### TASK PROMPT
Of the material below, only the lines from the line containing "cadre des procédures" down to the line containing "Gebietsreform die Kreisstraße" belong in the answer, written out exactly.

### SOURCE INFORMATION
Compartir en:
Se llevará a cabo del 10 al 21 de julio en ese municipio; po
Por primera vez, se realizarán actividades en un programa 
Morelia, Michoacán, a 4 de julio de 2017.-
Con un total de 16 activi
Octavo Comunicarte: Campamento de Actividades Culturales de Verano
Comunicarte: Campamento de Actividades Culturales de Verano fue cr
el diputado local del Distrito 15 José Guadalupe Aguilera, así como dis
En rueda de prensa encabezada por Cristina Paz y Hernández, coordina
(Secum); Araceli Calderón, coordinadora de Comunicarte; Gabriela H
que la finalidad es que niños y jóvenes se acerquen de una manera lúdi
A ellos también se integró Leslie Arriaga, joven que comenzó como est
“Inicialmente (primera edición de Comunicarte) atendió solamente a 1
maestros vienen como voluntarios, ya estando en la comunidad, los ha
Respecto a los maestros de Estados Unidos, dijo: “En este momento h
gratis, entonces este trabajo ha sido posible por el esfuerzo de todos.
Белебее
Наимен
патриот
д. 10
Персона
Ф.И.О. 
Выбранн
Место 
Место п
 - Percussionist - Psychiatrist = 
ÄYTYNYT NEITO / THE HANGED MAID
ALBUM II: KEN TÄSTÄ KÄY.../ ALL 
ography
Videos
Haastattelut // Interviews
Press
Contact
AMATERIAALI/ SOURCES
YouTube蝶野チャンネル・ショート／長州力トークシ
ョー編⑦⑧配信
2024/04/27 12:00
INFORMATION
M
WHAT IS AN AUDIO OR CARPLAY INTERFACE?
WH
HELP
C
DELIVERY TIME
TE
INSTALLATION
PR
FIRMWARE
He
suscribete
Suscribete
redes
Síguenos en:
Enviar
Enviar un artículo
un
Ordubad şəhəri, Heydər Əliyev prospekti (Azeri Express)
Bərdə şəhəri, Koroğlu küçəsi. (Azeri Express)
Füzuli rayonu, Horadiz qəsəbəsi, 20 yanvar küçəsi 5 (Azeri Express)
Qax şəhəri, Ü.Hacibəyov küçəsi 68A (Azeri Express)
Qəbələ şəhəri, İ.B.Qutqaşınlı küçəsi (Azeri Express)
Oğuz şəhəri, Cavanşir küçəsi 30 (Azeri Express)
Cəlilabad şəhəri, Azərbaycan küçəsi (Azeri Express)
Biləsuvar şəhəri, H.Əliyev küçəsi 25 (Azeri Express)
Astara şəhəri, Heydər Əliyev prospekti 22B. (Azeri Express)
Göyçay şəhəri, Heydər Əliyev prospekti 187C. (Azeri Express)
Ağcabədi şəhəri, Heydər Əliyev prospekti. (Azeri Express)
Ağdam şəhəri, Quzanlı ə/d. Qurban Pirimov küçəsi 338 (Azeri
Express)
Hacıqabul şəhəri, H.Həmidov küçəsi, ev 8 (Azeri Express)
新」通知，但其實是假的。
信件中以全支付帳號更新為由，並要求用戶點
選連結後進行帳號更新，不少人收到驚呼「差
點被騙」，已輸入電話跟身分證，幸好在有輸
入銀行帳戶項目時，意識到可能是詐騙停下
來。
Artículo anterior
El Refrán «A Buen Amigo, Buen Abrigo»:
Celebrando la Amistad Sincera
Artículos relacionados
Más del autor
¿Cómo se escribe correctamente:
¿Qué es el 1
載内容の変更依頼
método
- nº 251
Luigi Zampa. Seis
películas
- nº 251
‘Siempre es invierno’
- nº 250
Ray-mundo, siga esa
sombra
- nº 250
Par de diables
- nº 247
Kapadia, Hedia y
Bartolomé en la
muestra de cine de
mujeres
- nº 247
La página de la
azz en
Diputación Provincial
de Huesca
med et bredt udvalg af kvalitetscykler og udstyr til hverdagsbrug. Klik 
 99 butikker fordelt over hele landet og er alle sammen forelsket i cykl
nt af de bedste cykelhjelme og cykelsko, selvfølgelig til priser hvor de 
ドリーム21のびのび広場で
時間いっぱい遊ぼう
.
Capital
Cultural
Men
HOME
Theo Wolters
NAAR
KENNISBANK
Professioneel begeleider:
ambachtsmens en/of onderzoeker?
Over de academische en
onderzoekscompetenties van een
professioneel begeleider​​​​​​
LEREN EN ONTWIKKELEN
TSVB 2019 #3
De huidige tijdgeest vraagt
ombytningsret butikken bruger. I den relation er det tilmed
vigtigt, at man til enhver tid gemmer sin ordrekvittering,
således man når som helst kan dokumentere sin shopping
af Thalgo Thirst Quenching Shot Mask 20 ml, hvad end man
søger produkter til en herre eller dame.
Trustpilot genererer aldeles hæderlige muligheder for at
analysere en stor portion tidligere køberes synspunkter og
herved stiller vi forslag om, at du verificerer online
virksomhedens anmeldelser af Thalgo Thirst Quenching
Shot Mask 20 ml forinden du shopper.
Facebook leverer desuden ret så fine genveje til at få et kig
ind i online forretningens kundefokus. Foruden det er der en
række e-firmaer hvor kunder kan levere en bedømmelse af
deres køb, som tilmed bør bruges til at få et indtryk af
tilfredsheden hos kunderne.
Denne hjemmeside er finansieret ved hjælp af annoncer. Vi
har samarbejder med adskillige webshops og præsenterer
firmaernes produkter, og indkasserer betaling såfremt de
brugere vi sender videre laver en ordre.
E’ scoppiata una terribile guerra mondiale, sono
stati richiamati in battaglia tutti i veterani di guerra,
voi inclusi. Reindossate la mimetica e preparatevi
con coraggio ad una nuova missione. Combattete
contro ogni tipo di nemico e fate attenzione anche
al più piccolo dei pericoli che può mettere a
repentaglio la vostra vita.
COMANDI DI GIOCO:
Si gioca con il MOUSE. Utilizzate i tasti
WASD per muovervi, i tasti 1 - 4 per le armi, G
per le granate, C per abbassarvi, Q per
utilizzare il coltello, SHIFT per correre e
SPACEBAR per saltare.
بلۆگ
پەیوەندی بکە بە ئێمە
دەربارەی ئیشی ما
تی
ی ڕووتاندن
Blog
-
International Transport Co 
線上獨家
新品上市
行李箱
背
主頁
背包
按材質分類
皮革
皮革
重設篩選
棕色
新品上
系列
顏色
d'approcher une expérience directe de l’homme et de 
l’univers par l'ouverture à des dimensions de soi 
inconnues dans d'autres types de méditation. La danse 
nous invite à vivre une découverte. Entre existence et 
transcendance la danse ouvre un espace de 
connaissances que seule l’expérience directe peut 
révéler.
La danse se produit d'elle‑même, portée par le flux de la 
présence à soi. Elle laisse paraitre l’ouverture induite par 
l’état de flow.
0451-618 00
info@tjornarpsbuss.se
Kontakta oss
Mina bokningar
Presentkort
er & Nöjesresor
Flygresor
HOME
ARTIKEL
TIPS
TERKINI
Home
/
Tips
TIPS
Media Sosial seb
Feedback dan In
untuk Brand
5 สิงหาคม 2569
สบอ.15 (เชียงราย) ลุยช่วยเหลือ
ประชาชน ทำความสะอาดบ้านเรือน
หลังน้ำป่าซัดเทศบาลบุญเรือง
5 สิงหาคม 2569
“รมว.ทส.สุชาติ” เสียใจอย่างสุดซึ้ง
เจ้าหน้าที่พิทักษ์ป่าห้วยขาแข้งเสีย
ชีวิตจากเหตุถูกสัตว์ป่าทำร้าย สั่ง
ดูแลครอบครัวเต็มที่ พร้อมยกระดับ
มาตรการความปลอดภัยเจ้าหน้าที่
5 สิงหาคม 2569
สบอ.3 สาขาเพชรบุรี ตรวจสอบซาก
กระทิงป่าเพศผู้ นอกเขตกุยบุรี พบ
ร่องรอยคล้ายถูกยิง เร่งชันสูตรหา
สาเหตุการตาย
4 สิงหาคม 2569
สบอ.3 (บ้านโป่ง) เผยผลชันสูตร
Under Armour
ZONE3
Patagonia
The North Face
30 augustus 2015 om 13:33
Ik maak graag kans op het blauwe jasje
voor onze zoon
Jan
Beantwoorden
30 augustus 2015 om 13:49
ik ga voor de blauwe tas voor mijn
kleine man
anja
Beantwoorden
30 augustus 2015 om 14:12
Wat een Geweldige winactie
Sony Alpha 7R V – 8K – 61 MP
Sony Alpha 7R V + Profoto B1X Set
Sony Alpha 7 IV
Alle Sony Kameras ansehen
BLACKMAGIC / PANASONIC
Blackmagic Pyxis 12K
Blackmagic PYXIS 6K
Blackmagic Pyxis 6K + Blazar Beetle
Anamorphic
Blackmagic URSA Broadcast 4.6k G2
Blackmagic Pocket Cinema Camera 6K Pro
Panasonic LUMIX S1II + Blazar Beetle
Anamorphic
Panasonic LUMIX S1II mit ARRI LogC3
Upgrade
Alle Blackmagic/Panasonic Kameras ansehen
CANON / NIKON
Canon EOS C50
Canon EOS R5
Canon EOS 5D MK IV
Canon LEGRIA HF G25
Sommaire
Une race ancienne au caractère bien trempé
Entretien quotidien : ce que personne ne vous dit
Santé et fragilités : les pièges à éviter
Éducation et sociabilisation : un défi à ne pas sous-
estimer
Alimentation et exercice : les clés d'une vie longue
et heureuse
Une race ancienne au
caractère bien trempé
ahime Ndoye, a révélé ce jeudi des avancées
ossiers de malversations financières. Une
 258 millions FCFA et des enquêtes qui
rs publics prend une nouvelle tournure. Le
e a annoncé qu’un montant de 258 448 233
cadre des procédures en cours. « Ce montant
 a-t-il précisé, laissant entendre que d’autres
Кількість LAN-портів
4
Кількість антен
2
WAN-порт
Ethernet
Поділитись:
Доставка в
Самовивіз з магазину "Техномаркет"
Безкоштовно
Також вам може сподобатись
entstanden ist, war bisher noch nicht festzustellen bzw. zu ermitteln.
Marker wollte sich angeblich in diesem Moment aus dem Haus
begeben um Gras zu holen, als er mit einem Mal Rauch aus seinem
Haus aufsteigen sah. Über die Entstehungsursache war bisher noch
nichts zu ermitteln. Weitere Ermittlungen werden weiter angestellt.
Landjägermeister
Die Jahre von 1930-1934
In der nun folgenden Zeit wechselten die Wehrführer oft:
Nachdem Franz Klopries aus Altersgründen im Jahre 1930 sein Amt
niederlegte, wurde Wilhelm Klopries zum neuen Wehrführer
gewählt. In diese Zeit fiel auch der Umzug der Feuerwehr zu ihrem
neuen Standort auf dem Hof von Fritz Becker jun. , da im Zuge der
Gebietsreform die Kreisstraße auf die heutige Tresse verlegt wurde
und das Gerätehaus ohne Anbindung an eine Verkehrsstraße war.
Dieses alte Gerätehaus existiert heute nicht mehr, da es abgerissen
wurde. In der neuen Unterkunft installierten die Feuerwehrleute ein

### RESULT OF THE TASK
cadre des procédures en cours. « Ce montant
 a-t-il précisé, laissant entendre que d’autres
Кількість LAN-портів
4
Кількість антен
2
WAN-порт
Ethernet
Поділитись:
Доставка в
Самовивіз з магазину "Техномаркет"
Безкоштовно
Також вам може сподобатись
entstanden ist, war bisher noch nicht festzustellen bzw. zu ermitteln.
Marker wollte sich angeblich in diesem Moment aus dem Haus
begeben um Gras zu holen, als er mit einem Mal Rauch aus seinem
Haus aufsteigen sah. Über die Entstehungsursache war bisher noch
nichts zu ermitteln. Weitere Ermittlungen werden weiter angestellt.
Landjägermeister
Die Jahre von 1930-1934
In der nun folgenden Zeit wechselten die Wehrführer oft:
Nachdem Franz Klopries aus Altersgründen im Jahre 1930 sein Amt
niederlegte, wurde Wilhelm Klopries zum neuen Wehrführer
gewählt. In diese Zeit fiel auch der Umzug der Feuerwehr zu ihrem
neuen Standort auf dem Hof von Fritz Becker jun. , da im Zuge der
Gebietsreform die Kreisstraße auf die heutige Tresse verlegt wurde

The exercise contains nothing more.